Quadrilateral detection from polygon or segmentation masks

Published:

In some applications we need to detect the quadrilateral objects in the image, for example detecting a document, an ID card, or anything whose the shape is quadrilateral. By using some techniques such as contour detection, edge detection, connected components etc. we can identifiy the object but it is not always a 4-edges polygon.

The popular object detection models aim at detecting the bounding box of the object. Some applications require detecting the objects with quadrilateral shape. In this case, we can use some customized object detection, instead of detecting the center and the width, height of the object, we can do the corner regression (I will cover this approach in another post). We can also use segmentation model to detect the quadrilateral, however, the result is not always a 4-edges polygon.

To overcome this problem, we can use some image processing techniques in post-processing step to get the final quadrilateral. In this post I present a method to detect quadrilateral from an binary object mask with opencv 4.

Find the object contours

Firsly, we need to find the object contour, then reduce the number of contour vertices by an approximate method (the function approxPolyDP).

    path = "path_to_object_mask"
    mask = cv2.imread(path, cv2.IMREAD_UNCHANGED)
    # Find object contours
    cnts, hiers = cv2.findContours(mask, cv2.RETR_EXTERNAL, cv2.CHAIN_APPROX_SIMPLE)[-2:]
    area_max = 0
    #Find biggest contour
    biggest_cnt = []
    for cnt in cnts:
        area = cv2.contourArea(cnt)
        if (area_max < area):
            area_max = area
            biggest_cnt = cnt 
    
    #approximate the contour to a polygon with few vertices                        
    peri = cv2.arcLength(biggest_cnt, True)
    approx = cv2.approxPolyDP(biggest_cnt, 0.01 * peri, True)
    mask_approx = np.zeros((mask.shape[0],mask.shape[1]), dtype = np.uint8)
    cv2.fillPoly(mask_approx, pts =[approx], color=(255))
    plt.imshow(mask_approx)

Instead of using \(0.01 * peri\) we can recursively use the function approxPolyDP to find correct value to approximate the contour to a 4-edges polygon. However, the final quadrilateral is not very correct because of the bad results from segmentation models on the object boundary.

Using Hough Transform to find lines

Using Hough Transform to find 4 sides of the objects is a better solution because it can tolerante (ignore) some small errors of the segmentation model on the object boundary. OpenCV has 2 function : HoughLinesP and HoughLines where HoughLinesP is faster but HoughLines is better.

minLineLength = min (mask.shape[0],mask.shape[1])/3
lines = cv2.HoughLinesP(convexHull_mask, rho = 1,theta = 1*np.pi/180,threshold = 50,
                        minLineLength = minLineLength,maxLineGap = 50)
tmp_img = np.zeros((mask.shape[0],mask.shape[1]), dtype = np.uint8)
for i in range(lines.shape[0]):
    x1 = lines[i][0][0]
    y1 = lines[i][0][1]    
    x2 = lines[i][0][2]
    y2 = lines[i][0][3]    
    cv2.line(tmp_img,(x1,y1),(x2,y2),(255,0,0),2)

**WORK INSTRUCTION A:**
From the code under the heading "Find the object contours" in the post, list every cv2 function that is called.
**WORK INSTRUCTION B:**
According to the post, why is the Hough Transform a better way to find the four sides of the object? Answer in one to three sentences.
**WORK INSTRUCTION C:**
Please repeat the passage of the post between "To overcome this" and "(the function approxPolyDP).", inclusive.

**DATA:**

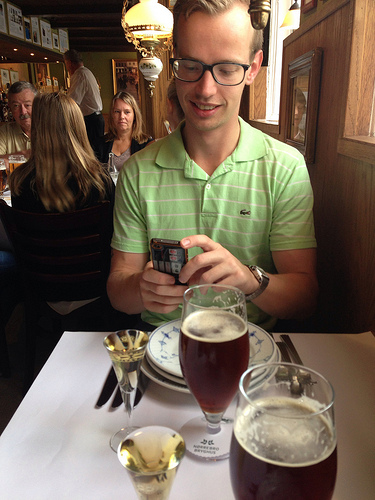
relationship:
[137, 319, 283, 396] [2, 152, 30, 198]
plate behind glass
...
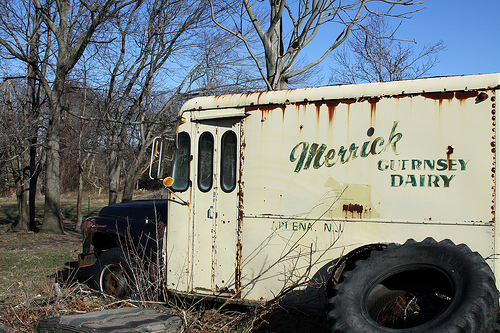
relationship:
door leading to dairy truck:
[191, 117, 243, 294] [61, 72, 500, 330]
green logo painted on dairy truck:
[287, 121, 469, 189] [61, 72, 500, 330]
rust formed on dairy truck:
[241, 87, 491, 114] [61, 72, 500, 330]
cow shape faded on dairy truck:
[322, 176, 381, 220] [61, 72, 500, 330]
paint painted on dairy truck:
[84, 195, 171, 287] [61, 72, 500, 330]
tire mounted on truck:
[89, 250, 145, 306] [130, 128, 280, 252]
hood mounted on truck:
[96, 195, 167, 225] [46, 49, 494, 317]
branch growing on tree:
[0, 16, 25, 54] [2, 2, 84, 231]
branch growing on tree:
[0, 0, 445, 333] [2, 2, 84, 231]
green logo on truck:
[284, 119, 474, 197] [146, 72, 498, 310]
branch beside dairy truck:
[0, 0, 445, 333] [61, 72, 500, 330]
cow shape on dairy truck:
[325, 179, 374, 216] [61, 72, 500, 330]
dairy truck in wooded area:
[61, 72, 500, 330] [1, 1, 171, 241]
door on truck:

**TASK ANSWER A:**
cv2.imread, cv2.findContours, cv2.contourArea, cv2.arcLength, cv2.approxPolyDP, cv2.fillPoly

**TASK ANSWER B:**
The Hough Transform can tolerate, or ignore, small errors that the segmentation model makes on the object boundary. Approximating the contour with approxPolyDP gives a quadrilateral that is not very correct because of those boundary errors.

**TASK ANSWER C:**
To overcome this problem, we can use some image processing techniques in post-processing step to get the final quadrilateral. In this post I present a method to detect quadrilateral from an binary object mask with opencv 4.

Find the object contours

Firsly, we need to find the object contour, then reduce the number of contour vertices by an approximate method (the function approxPolyDP).